_EXERCISE REQUIREMENTS_
Every line of the entries below from the one containing "Decken zum Sitzen mitbringen!)" to the one containing "zelené. Svoju ikonickú", both ends included, must be written out exactly. No other line belongs in the answer.
=== TASK INPUT ===
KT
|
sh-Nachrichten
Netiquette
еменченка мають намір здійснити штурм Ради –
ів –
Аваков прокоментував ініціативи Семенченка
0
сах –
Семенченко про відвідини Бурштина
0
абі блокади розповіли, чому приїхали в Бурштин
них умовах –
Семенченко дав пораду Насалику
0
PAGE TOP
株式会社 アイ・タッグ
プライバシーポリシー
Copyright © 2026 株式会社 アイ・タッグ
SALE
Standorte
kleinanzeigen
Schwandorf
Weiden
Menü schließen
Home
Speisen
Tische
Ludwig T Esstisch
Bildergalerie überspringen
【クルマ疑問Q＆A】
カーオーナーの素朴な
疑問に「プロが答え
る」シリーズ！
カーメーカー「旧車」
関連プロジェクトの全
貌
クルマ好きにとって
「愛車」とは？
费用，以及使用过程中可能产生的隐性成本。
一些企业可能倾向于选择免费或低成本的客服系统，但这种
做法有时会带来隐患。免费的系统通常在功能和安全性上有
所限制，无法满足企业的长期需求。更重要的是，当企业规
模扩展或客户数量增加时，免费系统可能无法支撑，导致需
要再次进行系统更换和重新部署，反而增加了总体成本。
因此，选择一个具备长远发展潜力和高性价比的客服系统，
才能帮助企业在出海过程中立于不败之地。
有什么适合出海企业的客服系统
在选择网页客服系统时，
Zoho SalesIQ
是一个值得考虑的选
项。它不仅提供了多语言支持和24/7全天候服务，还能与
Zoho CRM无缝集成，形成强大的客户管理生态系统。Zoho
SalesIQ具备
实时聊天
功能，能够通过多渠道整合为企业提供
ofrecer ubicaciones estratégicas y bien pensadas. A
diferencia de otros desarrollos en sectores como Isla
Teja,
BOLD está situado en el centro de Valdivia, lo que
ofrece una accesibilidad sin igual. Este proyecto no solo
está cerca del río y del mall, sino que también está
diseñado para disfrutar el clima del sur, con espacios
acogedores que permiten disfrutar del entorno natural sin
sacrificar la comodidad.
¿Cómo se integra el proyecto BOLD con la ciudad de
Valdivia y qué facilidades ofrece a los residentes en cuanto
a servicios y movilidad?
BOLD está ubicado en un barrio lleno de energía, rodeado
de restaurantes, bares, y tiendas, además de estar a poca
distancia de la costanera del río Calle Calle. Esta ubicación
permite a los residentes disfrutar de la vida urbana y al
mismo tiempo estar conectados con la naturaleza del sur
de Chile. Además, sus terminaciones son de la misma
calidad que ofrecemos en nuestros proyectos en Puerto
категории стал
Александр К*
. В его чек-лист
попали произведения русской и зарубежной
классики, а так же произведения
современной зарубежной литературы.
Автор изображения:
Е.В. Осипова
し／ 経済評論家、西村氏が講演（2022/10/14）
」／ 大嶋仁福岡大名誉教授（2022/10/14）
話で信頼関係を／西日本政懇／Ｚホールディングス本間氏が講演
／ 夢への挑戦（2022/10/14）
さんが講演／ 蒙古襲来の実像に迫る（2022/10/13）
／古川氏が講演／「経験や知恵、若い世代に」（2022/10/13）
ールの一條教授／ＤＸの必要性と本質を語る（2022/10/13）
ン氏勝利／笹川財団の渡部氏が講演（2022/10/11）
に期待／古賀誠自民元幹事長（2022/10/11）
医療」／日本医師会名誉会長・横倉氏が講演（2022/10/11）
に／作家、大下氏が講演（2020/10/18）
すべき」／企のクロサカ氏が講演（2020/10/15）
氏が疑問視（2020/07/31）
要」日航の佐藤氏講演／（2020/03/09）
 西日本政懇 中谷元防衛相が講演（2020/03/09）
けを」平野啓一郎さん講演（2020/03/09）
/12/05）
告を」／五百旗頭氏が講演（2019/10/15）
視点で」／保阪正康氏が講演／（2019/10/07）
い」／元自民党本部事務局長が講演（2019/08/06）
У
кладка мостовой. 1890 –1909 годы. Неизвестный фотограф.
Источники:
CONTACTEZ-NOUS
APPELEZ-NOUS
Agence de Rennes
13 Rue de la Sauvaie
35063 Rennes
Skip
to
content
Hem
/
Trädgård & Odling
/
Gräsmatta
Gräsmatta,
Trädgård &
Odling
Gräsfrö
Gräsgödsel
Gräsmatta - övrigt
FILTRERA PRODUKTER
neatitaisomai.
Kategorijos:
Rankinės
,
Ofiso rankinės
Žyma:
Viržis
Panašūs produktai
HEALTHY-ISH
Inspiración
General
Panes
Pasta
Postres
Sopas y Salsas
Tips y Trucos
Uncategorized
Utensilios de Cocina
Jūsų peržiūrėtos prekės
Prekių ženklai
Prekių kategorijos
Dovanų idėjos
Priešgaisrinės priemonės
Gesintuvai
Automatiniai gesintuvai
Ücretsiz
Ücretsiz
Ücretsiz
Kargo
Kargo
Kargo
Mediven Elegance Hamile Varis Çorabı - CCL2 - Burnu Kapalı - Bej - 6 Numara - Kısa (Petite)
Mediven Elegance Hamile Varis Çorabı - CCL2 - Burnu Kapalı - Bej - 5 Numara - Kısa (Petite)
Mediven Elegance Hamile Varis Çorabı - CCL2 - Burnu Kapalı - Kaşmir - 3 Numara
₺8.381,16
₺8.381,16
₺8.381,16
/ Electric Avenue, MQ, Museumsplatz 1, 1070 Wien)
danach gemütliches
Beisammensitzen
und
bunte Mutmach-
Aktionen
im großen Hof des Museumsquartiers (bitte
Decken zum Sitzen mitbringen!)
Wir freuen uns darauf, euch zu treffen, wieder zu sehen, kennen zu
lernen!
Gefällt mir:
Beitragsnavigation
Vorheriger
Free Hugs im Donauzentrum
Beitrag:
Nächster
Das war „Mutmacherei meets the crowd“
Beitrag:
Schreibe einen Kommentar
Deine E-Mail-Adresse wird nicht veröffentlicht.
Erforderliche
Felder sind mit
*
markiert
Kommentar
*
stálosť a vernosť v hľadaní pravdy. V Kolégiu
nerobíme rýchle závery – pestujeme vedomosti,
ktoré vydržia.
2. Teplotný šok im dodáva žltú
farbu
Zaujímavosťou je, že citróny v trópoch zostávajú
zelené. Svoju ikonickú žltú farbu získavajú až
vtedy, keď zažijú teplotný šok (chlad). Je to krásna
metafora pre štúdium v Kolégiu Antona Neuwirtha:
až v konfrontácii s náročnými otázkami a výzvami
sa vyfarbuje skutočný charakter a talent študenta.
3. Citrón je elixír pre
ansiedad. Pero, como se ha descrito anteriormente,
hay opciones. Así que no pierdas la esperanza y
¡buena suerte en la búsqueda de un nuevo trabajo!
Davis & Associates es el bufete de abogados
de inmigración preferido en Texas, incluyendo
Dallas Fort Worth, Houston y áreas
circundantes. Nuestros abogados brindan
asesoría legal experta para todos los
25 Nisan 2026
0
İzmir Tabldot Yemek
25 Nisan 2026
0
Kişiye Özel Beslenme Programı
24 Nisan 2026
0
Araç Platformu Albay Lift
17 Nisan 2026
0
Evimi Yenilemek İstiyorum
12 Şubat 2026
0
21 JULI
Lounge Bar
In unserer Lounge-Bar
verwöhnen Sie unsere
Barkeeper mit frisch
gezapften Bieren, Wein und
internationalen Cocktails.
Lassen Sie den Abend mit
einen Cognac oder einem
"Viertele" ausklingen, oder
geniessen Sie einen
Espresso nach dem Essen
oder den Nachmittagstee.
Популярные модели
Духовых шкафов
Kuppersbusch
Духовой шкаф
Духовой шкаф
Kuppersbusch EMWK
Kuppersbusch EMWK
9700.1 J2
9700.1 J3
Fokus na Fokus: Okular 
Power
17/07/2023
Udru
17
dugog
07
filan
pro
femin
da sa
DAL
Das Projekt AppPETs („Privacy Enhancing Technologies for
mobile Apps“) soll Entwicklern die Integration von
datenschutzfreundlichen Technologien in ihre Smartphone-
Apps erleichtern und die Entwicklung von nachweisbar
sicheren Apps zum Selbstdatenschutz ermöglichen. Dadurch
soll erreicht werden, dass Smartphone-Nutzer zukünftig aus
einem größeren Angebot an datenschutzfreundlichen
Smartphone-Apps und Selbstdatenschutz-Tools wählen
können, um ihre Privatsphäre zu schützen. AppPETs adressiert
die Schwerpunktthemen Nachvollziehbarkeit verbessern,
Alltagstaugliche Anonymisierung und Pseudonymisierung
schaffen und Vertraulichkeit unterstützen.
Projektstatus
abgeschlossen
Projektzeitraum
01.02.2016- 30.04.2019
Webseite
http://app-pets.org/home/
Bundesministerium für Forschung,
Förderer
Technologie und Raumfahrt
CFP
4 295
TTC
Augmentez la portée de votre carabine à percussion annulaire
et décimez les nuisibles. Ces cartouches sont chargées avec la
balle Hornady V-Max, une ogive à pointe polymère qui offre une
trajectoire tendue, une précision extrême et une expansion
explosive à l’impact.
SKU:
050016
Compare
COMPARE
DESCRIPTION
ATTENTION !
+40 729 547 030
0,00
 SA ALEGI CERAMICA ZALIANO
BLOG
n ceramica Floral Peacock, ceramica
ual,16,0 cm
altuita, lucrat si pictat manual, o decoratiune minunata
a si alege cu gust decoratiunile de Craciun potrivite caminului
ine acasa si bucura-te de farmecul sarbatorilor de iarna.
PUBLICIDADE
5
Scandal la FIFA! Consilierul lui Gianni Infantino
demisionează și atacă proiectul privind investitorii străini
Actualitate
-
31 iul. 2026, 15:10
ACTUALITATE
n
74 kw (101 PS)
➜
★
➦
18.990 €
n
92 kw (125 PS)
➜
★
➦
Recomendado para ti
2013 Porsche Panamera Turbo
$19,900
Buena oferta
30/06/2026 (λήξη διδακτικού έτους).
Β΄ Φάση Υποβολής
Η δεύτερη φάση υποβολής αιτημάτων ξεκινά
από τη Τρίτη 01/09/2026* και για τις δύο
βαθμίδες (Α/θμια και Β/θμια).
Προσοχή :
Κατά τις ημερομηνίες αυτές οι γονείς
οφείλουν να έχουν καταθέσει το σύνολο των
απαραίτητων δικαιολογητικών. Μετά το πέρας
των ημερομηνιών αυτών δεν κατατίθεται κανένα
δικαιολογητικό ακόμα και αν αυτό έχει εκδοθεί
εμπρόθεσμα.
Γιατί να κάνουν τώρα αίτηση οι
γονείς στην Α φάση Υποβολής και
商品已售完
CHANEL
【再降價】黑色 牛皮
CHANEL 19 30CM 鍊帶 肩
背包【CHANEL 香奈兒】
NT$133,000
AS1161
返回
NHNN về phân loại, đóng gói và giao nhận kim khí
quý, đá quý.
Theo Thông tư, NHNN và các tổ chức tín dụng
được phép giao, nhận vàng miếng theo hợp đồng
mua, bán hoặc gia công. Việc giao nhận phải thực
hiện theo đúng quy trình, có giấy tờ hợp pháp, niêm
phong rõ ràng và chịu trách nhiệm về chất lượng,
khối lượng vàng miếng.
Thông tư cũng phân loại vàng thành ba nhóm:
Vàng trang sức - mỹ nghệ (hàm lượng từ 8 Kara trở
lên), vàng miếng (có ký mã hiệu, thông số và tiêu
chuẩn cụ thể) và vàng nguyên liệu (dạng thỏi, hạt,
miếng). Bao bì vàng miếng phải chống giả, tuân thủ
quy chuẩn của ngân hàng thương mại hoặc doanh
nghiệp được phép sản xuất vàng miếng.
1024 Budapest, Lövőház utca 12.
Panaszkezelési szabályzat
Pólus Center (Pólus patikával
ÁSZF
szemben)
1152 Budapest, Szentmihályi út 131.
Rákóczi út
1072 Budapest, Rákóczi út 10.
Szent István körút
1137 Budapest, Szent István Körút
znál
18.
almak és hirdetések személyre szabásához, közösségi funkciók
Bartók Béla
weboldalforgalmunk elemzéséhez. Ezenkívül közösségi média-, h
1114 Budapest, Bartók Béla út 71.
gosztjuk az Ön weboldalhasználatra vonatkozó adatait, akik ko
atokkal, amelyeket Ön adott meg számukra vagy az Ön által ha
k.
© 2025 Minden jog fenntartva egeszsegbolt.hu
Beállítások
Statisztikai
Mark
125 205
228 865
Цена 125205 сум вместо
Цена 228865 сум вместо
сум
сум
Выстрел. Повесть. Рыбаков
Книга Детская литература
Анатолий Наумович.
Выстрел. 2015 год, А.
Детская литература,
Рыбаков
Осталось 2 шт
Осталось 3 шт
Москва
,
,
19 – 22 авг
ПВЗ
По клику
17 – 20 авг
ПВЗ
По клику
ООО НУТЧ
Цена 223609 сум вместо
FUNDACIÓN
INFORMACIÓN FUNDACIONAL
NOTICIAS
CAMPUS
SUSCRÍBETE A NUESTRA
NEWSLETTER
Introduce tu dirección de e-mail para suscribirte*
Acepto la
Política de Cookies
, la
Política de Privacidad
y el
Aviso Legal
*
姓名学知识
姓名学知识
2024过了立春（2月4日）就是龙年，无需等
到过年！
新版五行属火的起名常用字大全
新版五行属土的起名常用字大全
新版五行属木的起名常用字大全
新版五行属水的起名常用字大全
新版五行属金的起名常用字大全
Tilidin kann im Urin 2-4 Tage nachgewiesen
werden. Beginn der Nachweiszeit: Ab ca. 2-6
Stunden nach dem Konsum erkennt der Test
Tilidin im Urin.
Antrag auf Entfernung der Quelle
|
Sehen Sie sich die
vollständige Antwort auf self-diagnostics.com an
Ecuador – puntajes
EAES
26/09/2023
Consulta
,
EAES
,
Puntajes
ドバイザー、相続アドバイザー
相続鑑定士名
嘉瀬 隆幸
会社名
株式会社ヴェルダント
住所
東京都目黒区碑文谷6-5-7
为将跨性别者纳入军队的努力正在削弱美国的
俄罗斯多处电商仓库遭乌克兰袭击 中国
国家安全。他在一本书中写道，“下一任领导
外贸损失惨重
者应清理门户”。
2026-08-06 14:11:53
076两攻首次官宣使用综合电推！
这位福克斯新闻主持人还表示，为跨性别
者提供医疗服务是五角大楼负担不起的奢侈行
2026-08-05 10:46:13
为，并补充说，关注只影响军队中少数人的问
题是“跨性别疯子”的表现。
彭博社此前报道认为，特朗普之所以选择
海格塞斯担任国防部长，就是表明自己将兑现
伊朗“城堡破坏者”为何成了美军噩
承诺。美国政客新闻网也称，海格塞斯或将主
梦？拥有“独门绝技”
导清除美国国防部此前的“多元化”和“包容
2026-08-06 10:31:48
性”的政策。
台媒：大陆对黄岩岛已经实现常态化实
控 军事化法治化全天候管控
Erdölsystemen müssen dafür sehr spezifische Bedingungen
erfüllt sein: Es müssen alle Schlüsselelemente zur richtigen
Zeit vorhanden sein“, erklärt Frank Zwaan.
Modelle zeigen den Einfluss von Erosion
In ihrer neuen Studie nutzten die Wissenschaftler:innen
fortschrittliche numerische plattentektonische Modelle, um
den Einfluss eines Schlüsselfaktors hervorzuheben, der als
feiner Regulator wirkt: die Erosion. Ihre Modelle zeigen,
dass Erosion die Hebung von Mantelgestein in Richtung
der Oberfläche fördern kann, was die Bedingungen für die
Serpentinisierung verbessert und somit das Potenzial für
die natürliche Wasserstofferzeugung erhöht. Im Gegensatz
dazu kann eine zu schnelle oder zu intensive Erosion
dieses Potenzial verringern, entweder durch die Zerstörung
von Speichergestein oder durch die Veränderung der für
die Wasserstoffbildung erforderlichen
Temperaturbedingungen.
===
_SOLUTION TO THIS EXERCISE_
Decken zum Sitzen mitbringen!)
Wir freuen uns darauf, euch zu treffen, wieder zu sehen, kennen zu
lernen!
Gefällt mir:
Beitragsnavigation
Vorheriger
Free Hugs im Donauzentrum
Beitrag:
Nächster
Das war „Mutmacherei meets the crowd“
Beitrag:
Schreibe einen Kommentar
Deine E-Mail-Adresse wird nicht veröffentlicht.
Erforderliche
Felder sind mit
*
markiert
Kommentar
*
stálosť a vernosť v hľadaní pravdy. V Kolégiu
nerobíme rýchle závery – pestujeme vedomosti,
ktoré vydržia.
2. Teplotný šok im dodáva žltú
farbu
Zaujímavosťou je, že citróny v trópoch zostávajú
zelené. Svoju ikonickú žltú farbu získavajú až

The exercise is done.